- [What to work on]: Each record is to be copied exactly, with its pictures left behind.

- [Exercise data]:
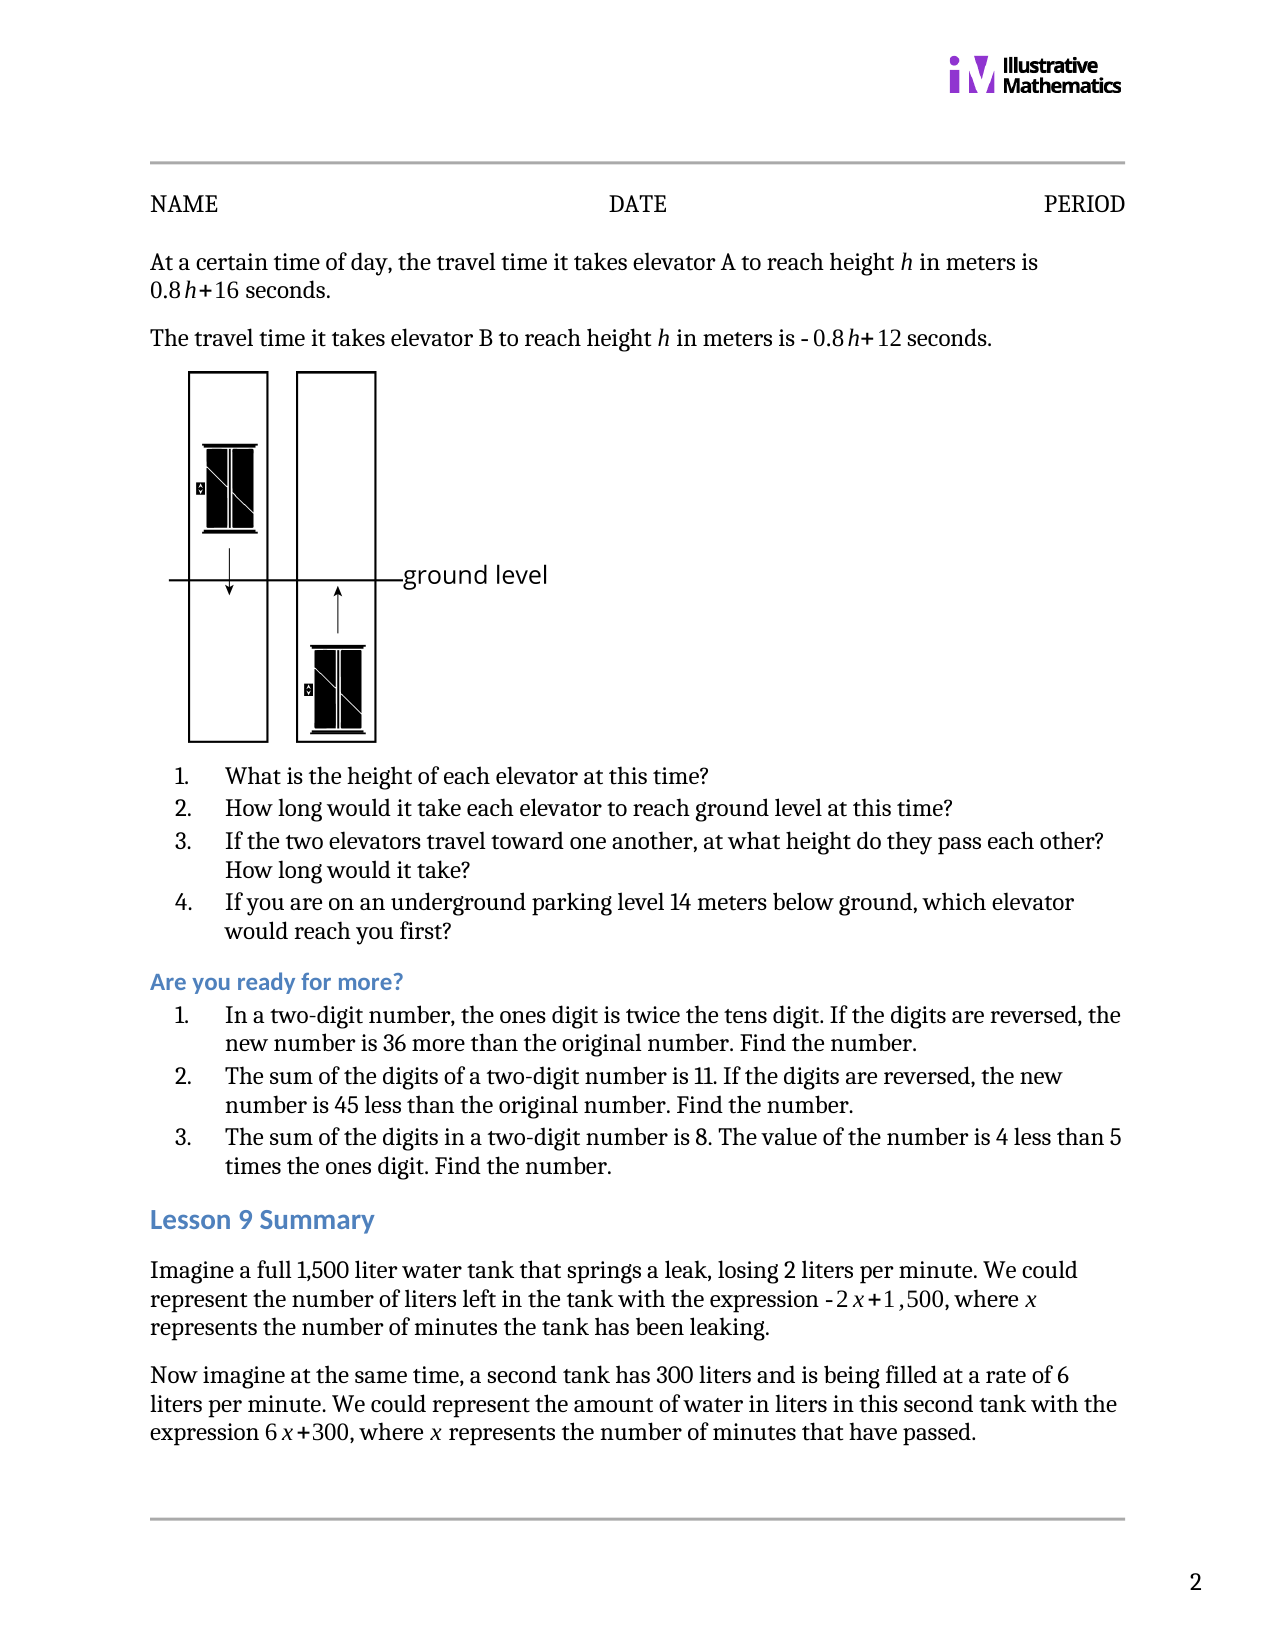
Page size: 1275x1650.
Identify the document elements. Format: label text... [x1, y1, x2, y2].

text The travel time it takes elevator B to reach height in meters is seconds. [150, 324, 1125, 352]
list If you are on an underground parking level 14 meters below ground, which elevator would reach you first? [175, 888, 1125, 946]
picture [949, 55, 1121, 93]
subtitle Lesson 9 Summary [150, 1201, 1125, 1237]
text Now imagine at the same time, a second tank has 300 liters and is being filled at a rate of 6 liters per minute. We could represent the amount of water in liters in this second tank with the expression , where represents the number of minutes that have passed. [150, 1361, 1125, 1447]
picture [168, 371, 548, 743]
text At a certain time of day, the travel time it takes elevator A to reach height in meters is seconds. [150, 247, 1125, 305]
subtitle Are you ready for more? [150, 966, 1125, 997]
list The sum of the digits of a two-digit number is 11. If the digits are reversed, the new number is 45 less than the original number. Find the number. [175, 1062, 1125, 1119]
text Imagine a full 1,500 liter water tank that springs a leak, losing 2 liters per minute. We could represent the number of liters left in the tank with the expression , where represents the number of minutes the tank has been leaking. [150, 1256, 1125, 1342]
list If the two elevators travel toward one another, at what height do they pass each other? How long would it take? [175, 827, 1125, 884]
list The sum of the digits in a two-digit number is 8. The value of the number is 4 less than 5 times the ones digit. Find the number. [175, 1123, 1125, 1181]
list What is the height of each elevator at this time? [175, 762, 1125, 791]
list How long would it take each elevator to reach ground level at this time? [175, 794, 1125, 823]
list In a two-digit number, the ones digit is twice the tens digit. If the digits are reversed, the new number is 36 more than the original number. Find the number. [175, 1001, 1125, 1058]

- [Answer space]:
Page size: 1275x1650.
Identify the document elements. Format: label text... [x1, y1, x2, y2].

text The travel time it takes elevator B to reach height in meters is seconds. [150, 324, 1125, 352]
list If you are on an underground parking level 14 meters below ground, which elevator would reach you first? [175, 888, 1125, 946]
picture [949, 55, 1121, 93]
subtitle Lesson 9 Summary [150, 1201, 1125, 1237]
text Now imagine at the same time, a second tank has 300 liters and is being filled at a rate of 6 liters per minute. We could represent the amount of water in liters in this second tank with the expression , where represents the number of minutes that have passed. [150, 1361, 1125, 1447]
picture [168, 371, 548, 743]
text At a certain time of day, the travel time it takes elevator A to reach height in meters is seconds. [150, 247, 1125, 305]
subtitle Are you ready for more? [150, 966, 1125, 997]
list The sum of the digits of a two-digit number is 11. If the digits are reversed, the new number is 45 less than the original number. Find the number. [175, 1062, 1125, 1119]
text Imagine a full 1,500 liter water tank that springs a leak, losing 2 liters per minute. We could represent the number of liters left in the tank with the expression , where represents the number of minutes the tank has been leaking. [150, 1256, 1125, 1342]
list If the two elevators travel toward one another, at what height do they pass each other? How long would it take? [175, 827, 1125, 884]
list The sum of the digits in a two-digit number is 8. The value of the number is 4 less than 5 times the ones digit. Find the number. [175, 1123, 1125, 1181]
list What is the height of each elevator at this time? [175, 762, 1125, 791]
list How long would it take each elevator to reach ground level at this time? [175, 794, 1125, 823]
list In a two-digit number, the ones digit is twice the tens digit. If the digits are reversed, the new number is 36 more than the original number. Find the number. [175, 1001, 1125, 1058]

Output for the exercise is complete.